Work to complete
Your answer should consist of the lines in the following data that contain "Abierto".

======

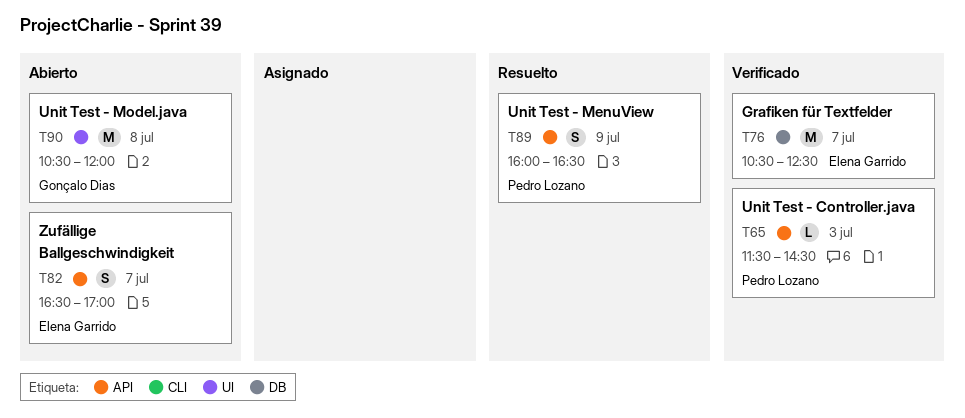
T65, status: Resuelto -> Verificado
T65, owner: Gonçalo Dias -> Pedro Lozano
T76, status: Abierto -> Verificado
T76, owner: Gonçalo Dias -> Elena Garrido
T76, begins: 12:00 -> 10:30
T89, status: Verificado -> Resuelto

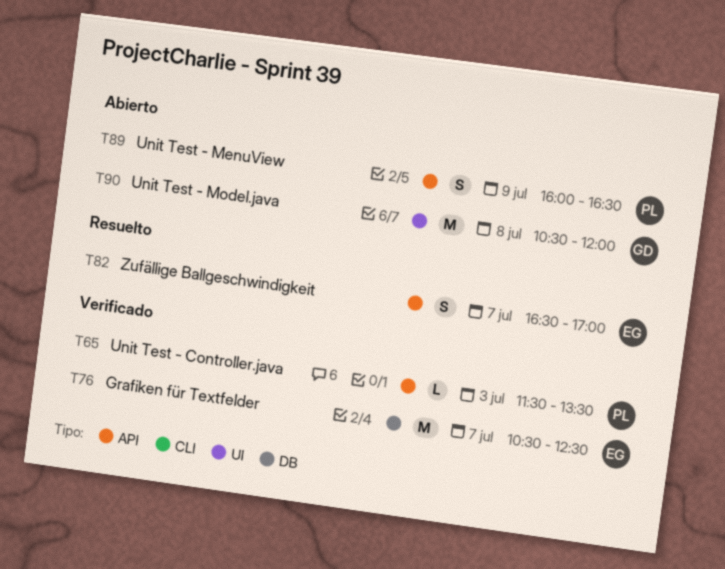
T65, ends: 14:30 -> 13:30
T82, status: Abierto -> Resuelto
T89, status: Resuelto -> Abierto

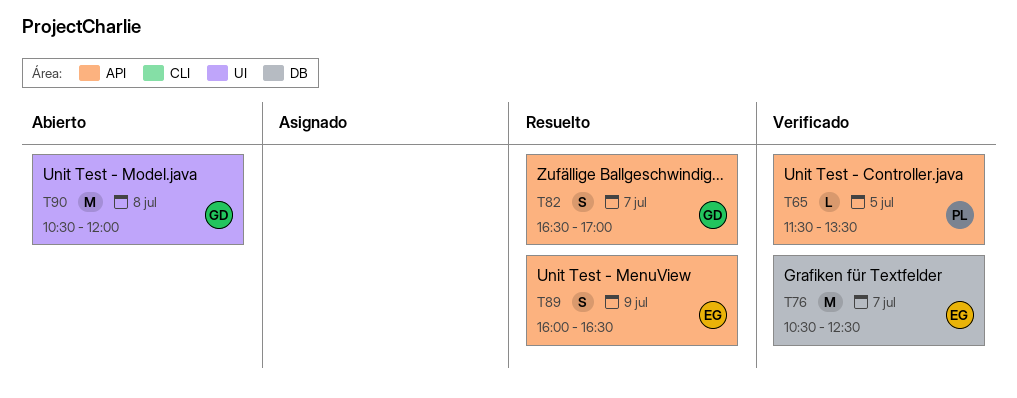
T65, day: Jul 3 -> Jul 5
T82, owner: EG -> GD
T89, status: Abierto -> Resuelto
T89, owner: PL -> EG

======

Finished exercise
T76, status: Abierto -> Verificado
T82, status: Abierto -> Resuelto
T89, status: Resuelto -> Abierto
T89, status: Abierto -> Resuelto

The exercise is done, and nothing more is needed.